Analytical model of nonlinear twist dependency for Kevlar yarn based on local filament strain

Abstract

Kevlar KM2 600 denier yarn is often twisted to improve yarn load at failure. It is noted in ASTM-D-7269 that twisting KM2 past five twists per inch can cause a lower load at failure. Understanding the physics that govern the load decrease at higher twist ratios can lead to improved yarn designs, possibly stronger than the peak values currently seen at three turns per inch. Increasing yarn strength would enable enhanced usage of Kevlar yarn, improving chord and fabric structures. This paper describes the testing and finite element analysis methods used to probe yarn tenacity as a function of twist per inch.
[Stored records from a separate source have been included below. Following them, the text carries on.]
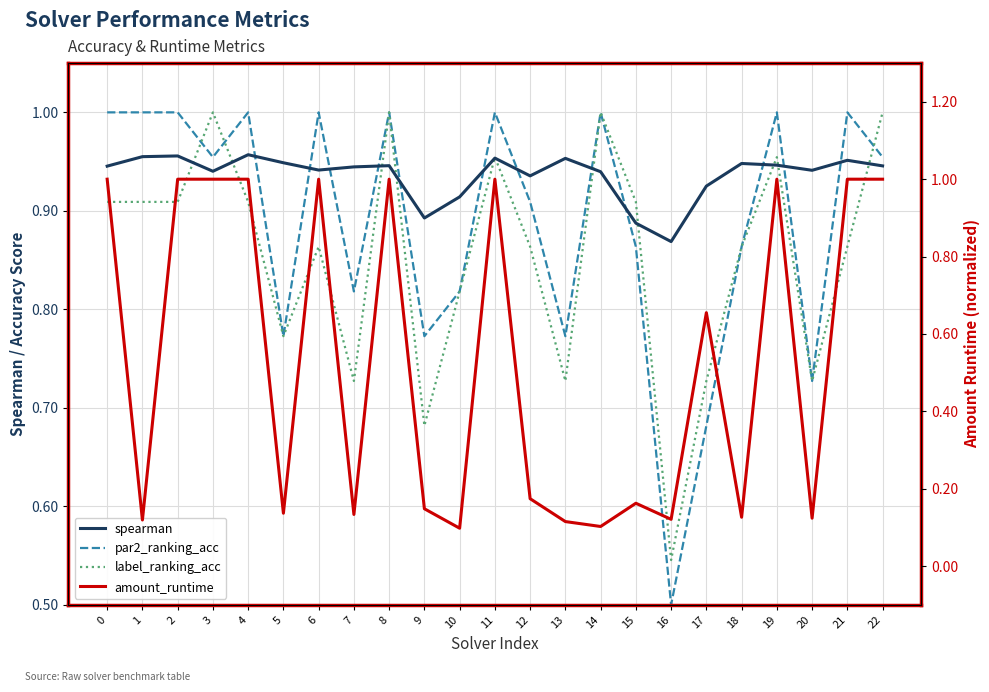

How many lines are shown in the chart?

4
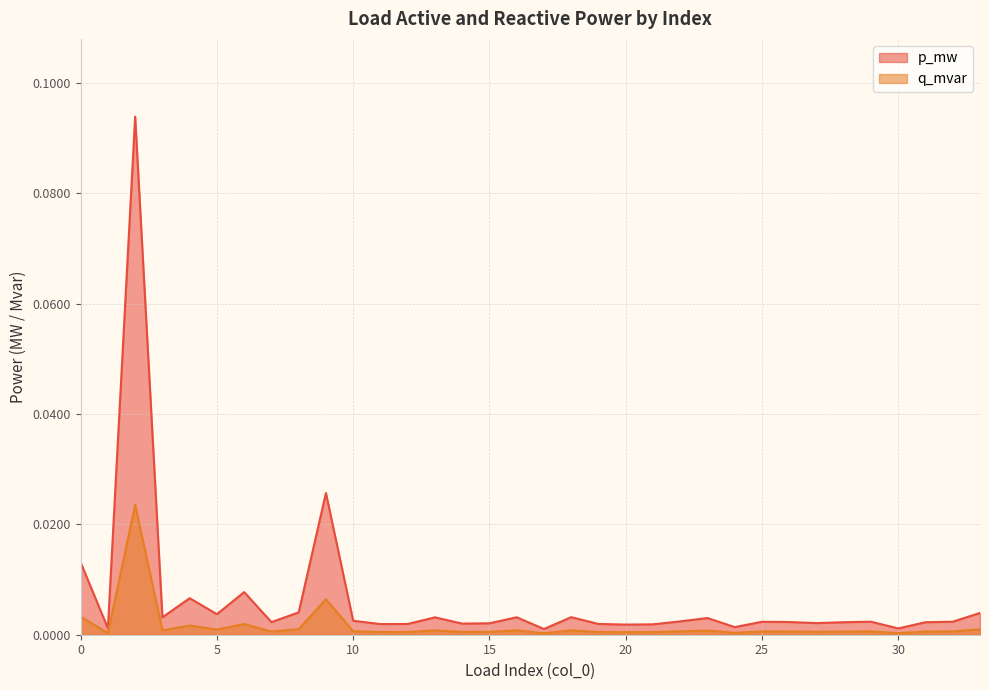

Between 12 and 27, which series saw the biggest shift?

p_mw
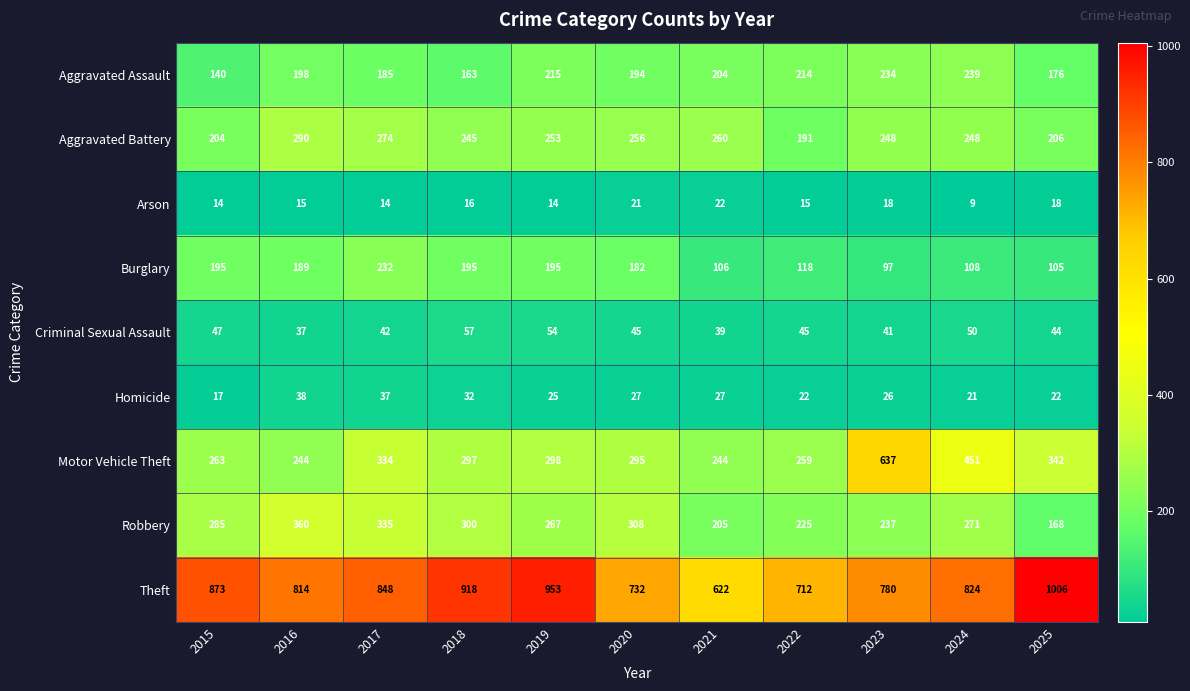

What is the sum of all Robbery values?

2961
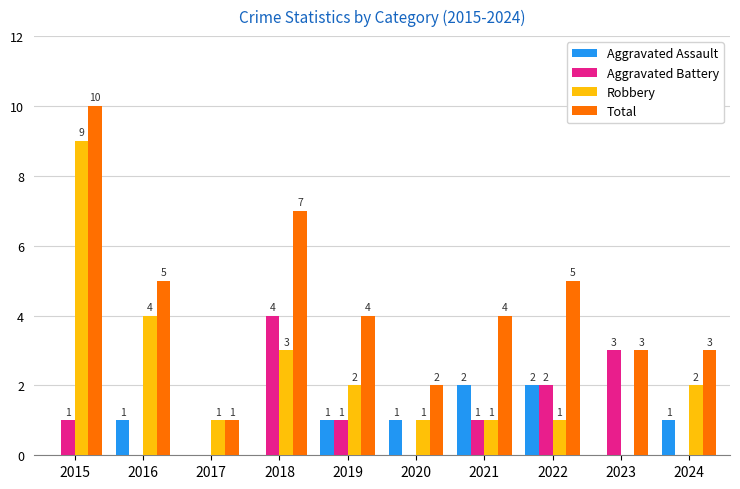

Are the bars grouped side by side (vs. stacked)?

Yes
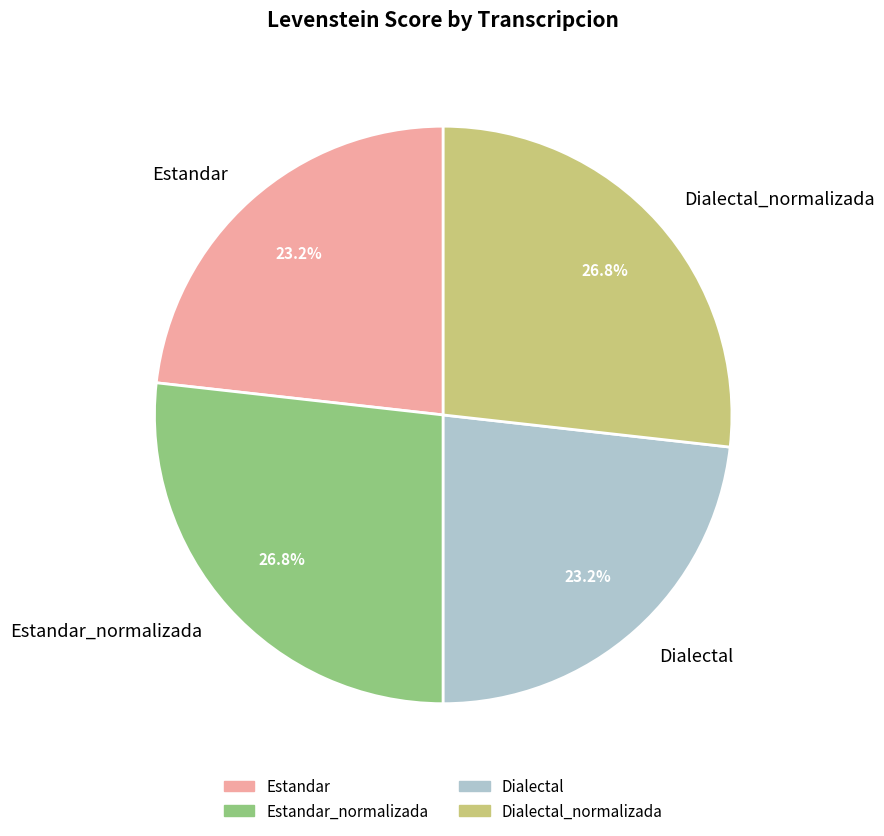

How many segments does this pie chart have?

4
The performed tests indicate that strength decreases as the yarn is twisted past three twists per inch and are in agreement with previously conducted trials. The finite element model results were compared to test data performed in this study and ones reported in literature. Employing the validated simulation data, yarn damage and failure pictorials were produced. The frames showing the yarn at varying displacements illustrate the yarn failure propagation at varying twist-per-turn values. It is suggested that yarn softening as a function of twist per turn is attributed to higher strains of the outer filaments, at large amounts of twist, than of the core filaments. Previous work has shown a dependency of local filament strength to its yarn radius. The focus of this paper is to derive a comprehensive filament model, using finite element analysis, that incorporates the yarn strain gradient and is experimentally verified.